A tenant has an implied right to “quiet enjoyment” of a leased premises. Quiet enjoyment is described, by the Massachusetts Superior Court, as a tenant’s right to freedom from serious interference with his tenancy, or acts or omissions that impair the character and value of the leasehold. “The interference need not arise from the landlord’s conduct directly; a landlord may incur liability as a result of conduct of third parties, if serious interference with the tenancy is a natural and probable consequence of what the landlord did, what he failed to do, or what he permitted to be done. A landlord’s failure to repair defects in the premises of which the landlord has notice can give rise to liability, if such defects result in a serious interference with the tenancy. The conduct of the landlord need not be intentional, but it must be at least negligent.”

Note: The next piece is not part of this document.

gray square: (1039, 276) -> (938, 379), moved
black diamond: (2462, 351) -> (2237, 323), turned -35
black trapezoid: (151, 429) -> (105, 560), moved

The right can be breached by nearly any major disturbance that prevents the tenant from using the property as he or she intended. Thus, failing to provide for heat, having a property that doesn’t live up to the health and safety standards of the state or is otherwise uninhabitable, or a landlord’s failure to take action against other tenants who make loud or excessive noise at unreasonable hours include breaches of the right to quiet enjoyment. Quiet enjoyment can also be violated if the tenant fails to provide proper security in an area of high crime.
A tenant can sue a landlord for breach of the quiet enjoyment. If a tenant is successful, the tenant is entitled to the difference between the rent and actual value of the tenant’s unexpired lease term – thus, if a tenant is forced to move out because of the disturbance, the landlord is liable for the entire rent.